Crazy uncle emails. You get ’em: a long long chain of forwards and re-forwards to lists of family members and friend and further down, total strangers: the subject header says something like “shocking video!” or “what are the politicians up to now!” or “you won’t believe this.” And most of the time, indeed I don’t: whatever has been forwarded is generally tendentious nonsense.
Just Google “Arizona fence car jack,” and see how many times it’s been reposted.
You don’t have to be Sherlock Holmes to think that there’s something odd about a group of drug smugglers deciding to film their operations in broad daylight.
I can hear it now:
Jorge: “Hey, let’s go smuggle some drugs across the border. I’ll meet you at the fence at noon”
Jose: “Great idea–I’ll bring a video camera, and film the whole thing. I want to make sure and get a shot of my new pickup truck.”
Jorge: “yes, and then let’s release the video, so that the authorities may prevent us from using this clever technique in the future.”
In what universe does that scenario make any sense? Clearly this video is not what it seems.
What is it about the chain email that causes people of a certain age to lose their minds? I get these emails from my older relatives, and what’s really odd is that most of them are highly accomplished people. We have doctors, and journalists; high ranking military veterans, and lawyers, and MBA’s: people who read, people who in their careers managed public affairs of great complexity and importance.

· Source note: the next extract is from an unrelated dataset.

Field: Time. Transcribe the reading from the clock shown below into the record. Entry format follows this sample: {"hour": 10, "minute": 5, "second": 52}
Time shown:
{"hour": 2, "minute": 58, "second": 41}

I have the greatest admiration for my parent’s generation, all of whom are mentally still extremely sharp.
But something about the chain email causes temporary mental collapse. And no matter how many times the fakery in these things is pointed out, no matter how may links to Snopes.com you provide, they keep being forwarded.
The phenomenon is more pronounced among conservatives than among liberals, it seems to me, and I’ve managed to convince my more conservative relatives to take me off the distro. But alarmist email rants, cc’ed shotgun style, are a general phenomenon of older people.

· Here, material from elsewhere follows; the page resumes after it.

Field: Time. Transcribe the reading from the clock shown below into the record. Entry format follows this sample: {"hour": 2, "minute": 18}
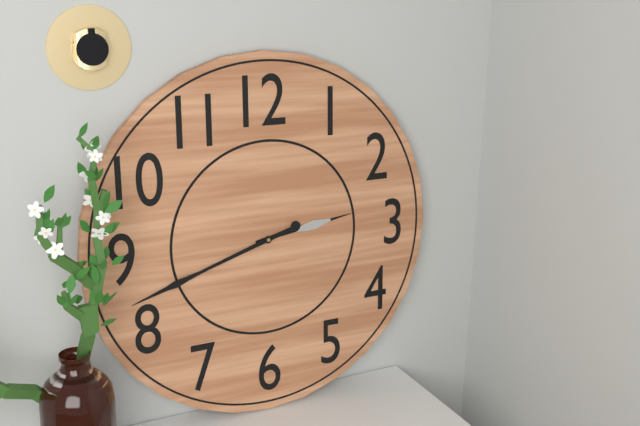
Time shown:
{"hour": 2, "minute": 42}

There’s the obvious fact that the emails seem to confirm pre-existing belief. For example, I often get emails from relative X, who loves the idea that Americans have lost all sense of personal responsibility, and that this is proven by frivolous lawsuits. The subject header will generally say something about “can you believe this?” The unspoken premise is always: “of course you can! you already do!” The email is taken as confirmation and I suppose the more forwards it gets the more this confirmation bias is increased.
But there must also be something about email, and its combination of immediacy and selective public presence. It’s both public, in that there’s a distribution list, and private, in that it’s a community, a presumably like-minded community.

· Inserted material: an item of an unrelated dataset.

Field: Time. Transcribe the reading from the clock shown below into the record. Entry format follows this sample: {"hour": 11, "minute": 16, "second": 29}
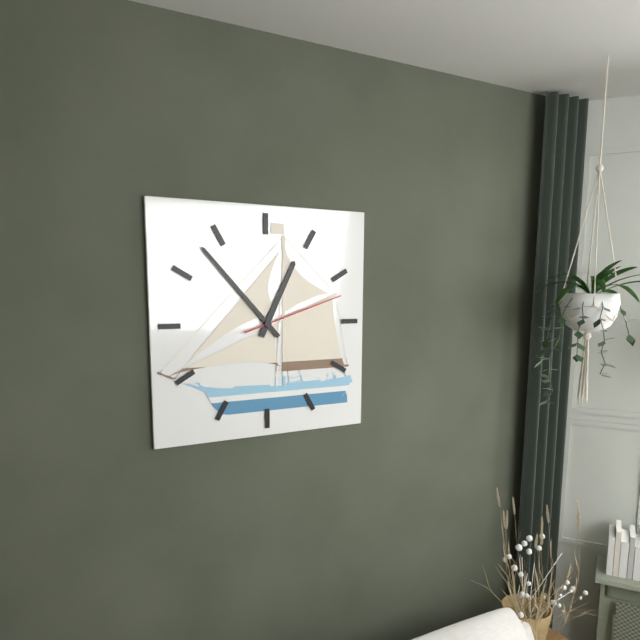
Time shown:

It also may have to do with the way email functions in your life. For most people working now, email is a chore and a burden and a never-ending stream of new obligations. Email compels a response; the inbox is a constant reproach. So a chain email talking about Obama’s Kenyan citizenship is not just annoying because it’s baseless, mean-spirited and dumb; it’s annoying because it comes in the context of a bunch of work obligations.
If you retired in 2000, though, you missed most of the era when email and texting replaced phone calls. It still has urgency and novelty.
I suppose these emails play exactly the same role that theatrical melodrama once played, in that they confirm what you already want to believe, and in that sense the more outlandish and absurd they are, the more plausible they seem. It’s like the digital equivalent of professional wrestling, with cartoon bad guys and cartoon good guys and preposterous claims that can’t possibly be actually true, but nevertheless replay the drama of good and evil. Thus the crazy rant/charivari quality of these things, with the distro list forming a virtual crowd.
This is one instance where I really wish older people would be less “forward-thinking.”